Martedì 10 marzo 2026 – 17:32 WIB
Giacarta – Il presidente degli Stati Uniti Donald Trump ha lanciato un duro avvertimento all’Iran riguardo alla chiusura dello Stretto di Hormuz.
Trump ha minacciato di lanciare un attacco 20 volte più grande se l’Iran bloccasse le forniture di petrolio nello Stretto di Hormuz.
“Se l’Iran fa qualcosa per fermare le forniture di petrolio nello Stretto di Hormuz, sarà attaccato dagli Stati Uniti venti volte più duramente di quanto abbia mai affrontato”, ha detto Trump, citato tramite Truth Social martedì 10 marzo 2026.
Non solo, ma gli Usa prenderanno di mira anche obiettivi facili da distruggere, così che “diventerà impossibile per l’Iran ricostruire il suo Paese” perché “morte, fuoco e furia regneranno su di loro”.
“Ma spero e prego che ciò non accada!” ha detto Trump.
Trump vede questo come un “regalo” da parte degli Stati Uniti alla Cina e a tutti i paesi che dipendono fortemente da una navigazione regolare attraverso lo Stretto di Hormuz.
“Spero che questo passo sarà molto apprezzato”, ha detto.
Nel frattempo, il ministro degli Esteri iraniano Abbas Araghchi ha sottolineato che l’Iran non ha chiuso lo stretto di Hormuz né ha impedito la navigazione nella regione.
In un’intervista alla PBS, il ministro degli Esteri iraniano ha affermato che la produzione e le spedizioni di petrolio sono rallentate o si sono fermate non a causa dell’Iran, ma “a causa degli attacchi e delle aggressioni di Israele e dell’America contro di noi”.
Ha affermato che l’America e Israele erano responsabili di aver reso l’intera regione insicura e che erano loro a far temere alle petroliere e ad altre navi di navigare nello Stretto di Hormuz.
“Noi non chiudiamo lo stretto.

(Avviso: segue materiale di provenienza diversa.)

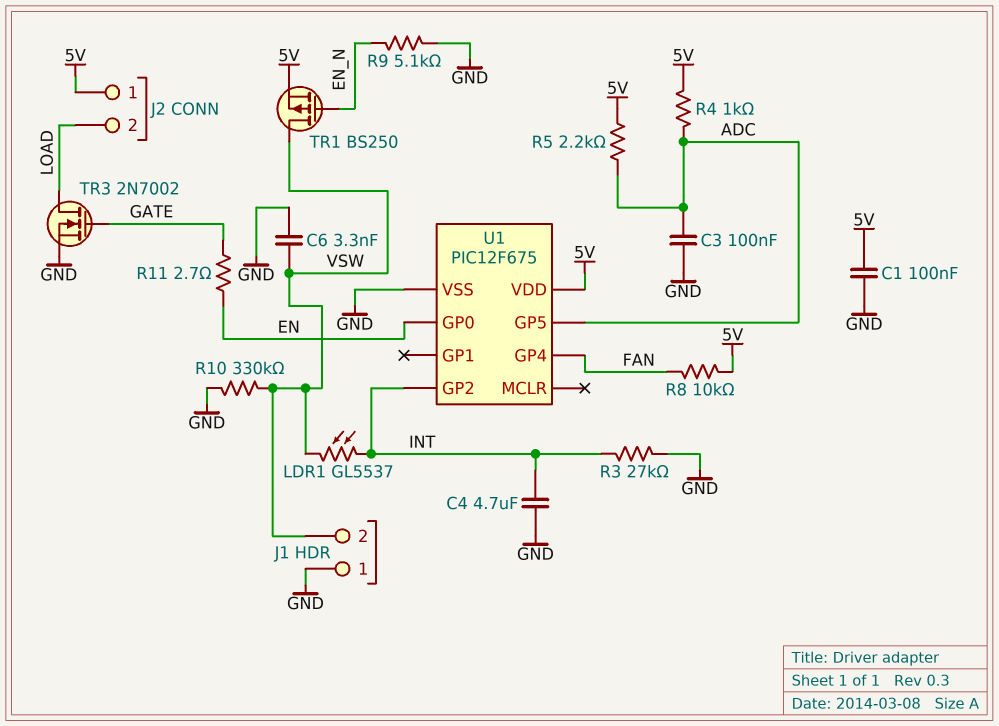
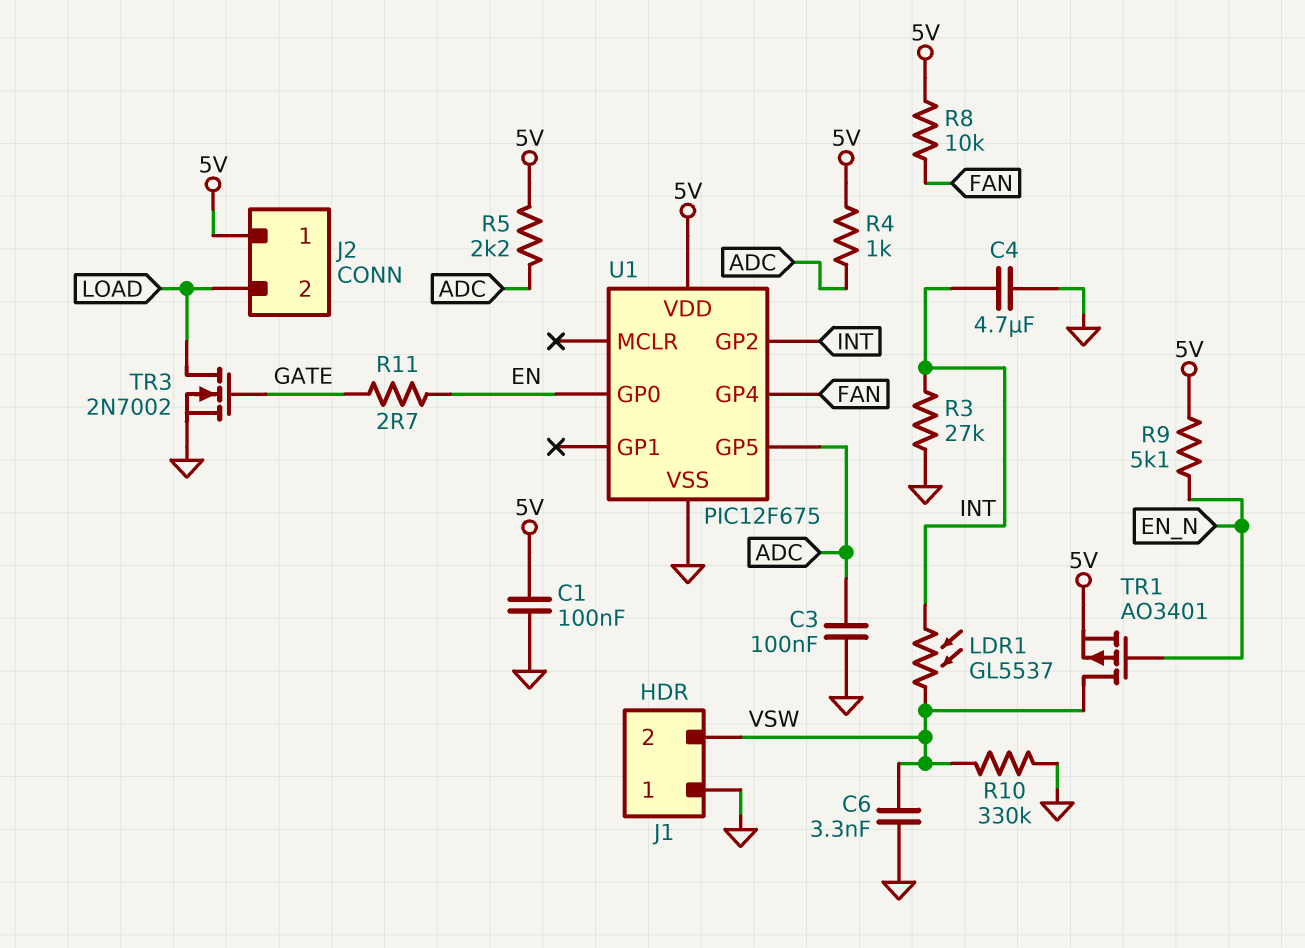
R9: 5.1k (EN_N, GND) -> 5.1k (5V, EN_N)
TR1: PMOS BS250 (G EN_N, D VSW, S 5V) -> PMOS AO3401 (G EN_N, D VSW, S 5V)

Non impediamo il loro passaggio attraverso questo stretto”, ha sottolineato Araghchi. (Formica)
L’Iran ha permesso alle navi di passare attraverso lo Stretto di Hormuz, condizioni per la deportazione dell’ambasciatore americano-israeliano
Il Corpo delle Guardie Rivoluzionarie Islamiche dell’Iran (IRGC) ha affermato che garantirà pieni diritti di passaggio alle navi provenienti da paesi arabi o europei, a condizione che deportino l’ambasciatore americano-israeliano.